Judge Specifications

The Martian SDK provides several types of judges that can be used to evaluate model outputs. Each judge type has its own specification class that defines its behavior.

RubricJudgeSpec

class martian_apart_hack_sdk.judge_specs.RubricJudgeSpec(model_type, rubric, model, min_score, max_score, prescript=None, postscript=None, extract_variables=None, extract_judgement=None)[source]

A specification for a rubric-based judge that evaluates submissions against defined criteria.

This class defines the configuration for a judge that uses a rubric and a language model to evaluate submissions. The judge applies the rubric using the specified model to generate a numerical score within the defined range.

Parameters:

model_type (Literal["rubric_judge"]) – The type of judge, must be “rubric_judge”.
rubric (str) – The evaluation criteria or rubric text that the judge will use to assess submissions.
model (str) – The identifier of the language model to be used for evaluation.
min_score (float) – The minimum possible score that can be assigned.
max_score (float) – The maximum possible score that can be assigned.
prescript (Optional[str]) – Optional instructions or context to be provided before the evaluation. This is included in the prompt that is sent to the judge, before the rubric.
postscript (Optional[str]) – Optional instructions or processing steps to be applied after the evaluation.

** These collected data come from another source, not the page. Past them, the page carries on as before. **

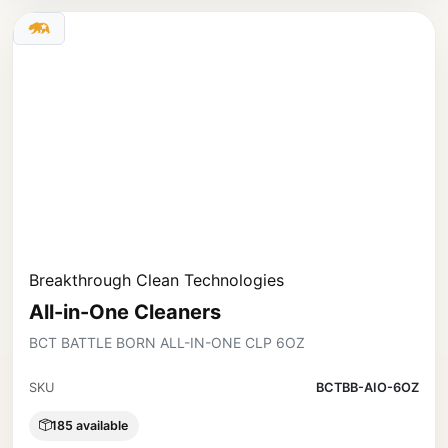
Breakthrough Clean Technologies
All-in-One Cleaners
BCT BATTLE BORN ALL-IN-ONE CLP 6OZ
SKU
BCTBB-AIO-6OZ
185 available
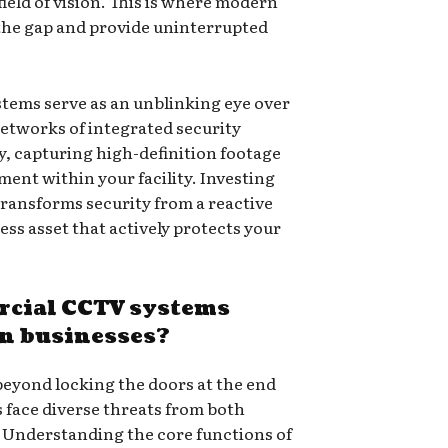
ield of vision. This is where modern
 the gap and provide uninterrupted
tems serve as an unblinking eye over
networks of integrated security
, capturing high-definition footage
ent within your facility. Investing
ransforms security from a reactive
ess asset that actively protects your
cial CCTV systems
rn businesses?
beyond locking the doors at the end
 face diverse threats from both
. Understanding the core functions of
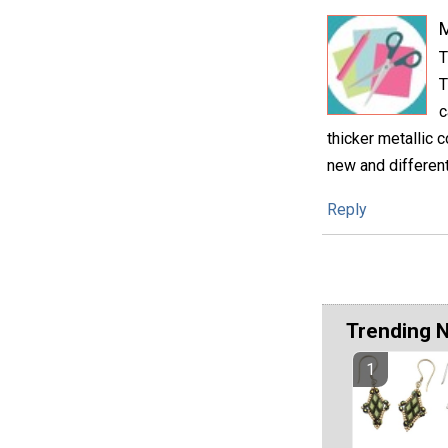
M
T
T
c
thicker metallic c
new and different
Reply
Trending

This is included in the prompt that is sent to the judge, after the rubric.
extract_variables (Optional[Dict[str, Any]]) – Optional configuration for extracting variables from the evaluation.
extract_judgement (Optional[Dict[str, Any]]) – Optional configuration for extracting the final judgment details.

Notes

The default prescript is:

You are a helpful assistant that scores responses between ${min_score} and ${max_score} according to the following rubric:

The ${min_score} and ${max_score} are replaced with the min_score and max_score args.

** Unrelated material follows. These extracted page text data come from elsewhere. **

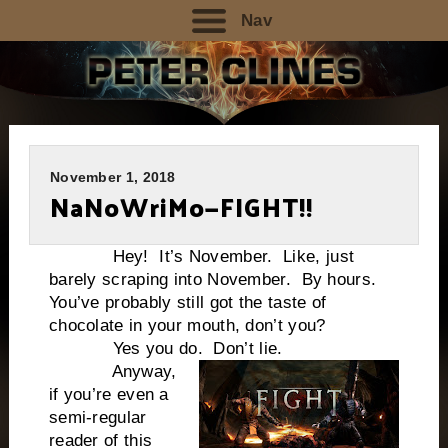
Nav
November 1, 2018
NaNoWriMo—FIGHT!!
Hey! It’s November. Like, just
barely scraping into November. By hours.
You’ve probably still got the taste of
chocolate in your mouth, don’t you?
Yes you do.
Don’t lie.
Anyway,
if you’re even a
semi-regular
reader of this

The default postscript is:

Here's the conversation you are judging:
<content>
${content}
</content>

Please evaluate the assistant's response in the conversation above according to the rubric.
Think step-by-step to produce a score, and please provide a rationale for your score.
Your score should be between ${min_score} and ${max_score}.

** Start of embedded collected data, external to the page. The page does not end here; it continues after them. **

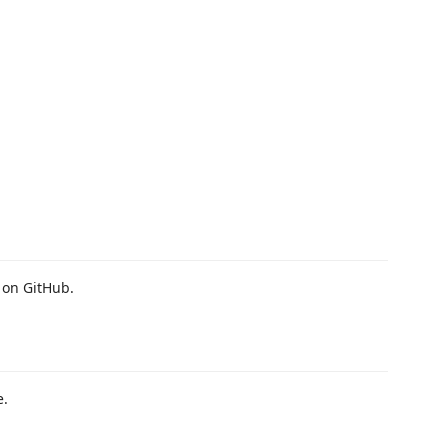
 on GitHub.
e.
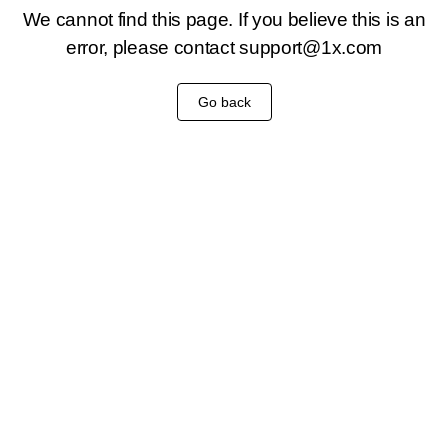
We cannot find this page. If you believe this is an
error, please contact
support@1x.com
Go back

Your response MUST include:
1. A <rationale>...</rationale> tag containing your explanation
2. A <score>...</score> tag containing your numerical score

The ${content} is replaced with the content of the conversation you are judging.

The ${min_score} and ${max_score} are replaced with the min_score and max_score args.

The full judging prompt looks like:

{filled_prescript}

<rubric>
{filled_rubric}
</rubric>

{filled_postscript}

Warning

If you override the default prescript or postscript, you must include the ${min_score}, ${max_score}, and ${content} tags in the prompt, and instruct the judge to include the <rationale> and <score> tags in the response. We do not recommend overriding the default prescript or postscript.

Examples

>>> rubric = '''
... You are tasked with evaluating whether a restaurant recommendation is good.
... The scoring is as follows:
... - 1: If the recommendation doesn't meet any of the criteria.
... - 2: If the recommendation meets only some small part of the criteria.
... - 3: If the recommendation is reasonable, but not perfect.
... - 4: If the recommendation is almost perfect.
... - 5: If the recommendation is perfect.
... '''
>>> rubric_judge_spec = RubricJudgeSpec(
...     model_type="rubric_judge",
...     rubric=rubric,
...     model="openai/openai/gpt-4o",
...     min_score=1,
...     max_score=5,
... )

Example Usage

from martian_apart_hack_sdk import judge_specs

# Create a rubric judge that evaluates responses on a scale of 1-5
rubric = """
You are tasked with evaluating whether a restaurant recommendation is good.
The scoring is as follows:
- 1: If the recommendation doesn't meet any of the criteria.
- 2: If the recommendation meets only some small part of the criteria.
- 3: If the recommendation is reasonable, but not perfect.
- 4: If the recommendation is almost perfect.
- 5: If the recommendation is perfect.
"""

judge_spec = judge_specs.RubricJudgeSpec(
    model_type="rubric_judge",
    rubric=rubric,
    model="openai/openai/gpt-4o",
    min_score=1,
    max_score=5,
)

Other Judge Types

The following judge types are also available but are primarily used internally or in advanced use cases:

GoldMatchJudge: Similar to RubricJudge but specialized for comparing responses against known good answers.
MaxScoreJudge: Takes multiple judges and returns the highest score among them.
MinScoreJudge: Takes multiple judges and returns the lowest score among them.
ConstantJudge: Always returns a fixed score and reason.
AverageScoreJudge: Takes multiple judges and returns their average score.
SumJudge: Takes multiple judges and returns the sum of their scores.
ExactMatchJudge: Checks if responses exactly match a set of known answers.
CaseJudge: Applies different judges based on conditional logic.

For most use cases, the RubricJudgeSpec is recommended as it provides the most flexibility and natural language understanding capabilities.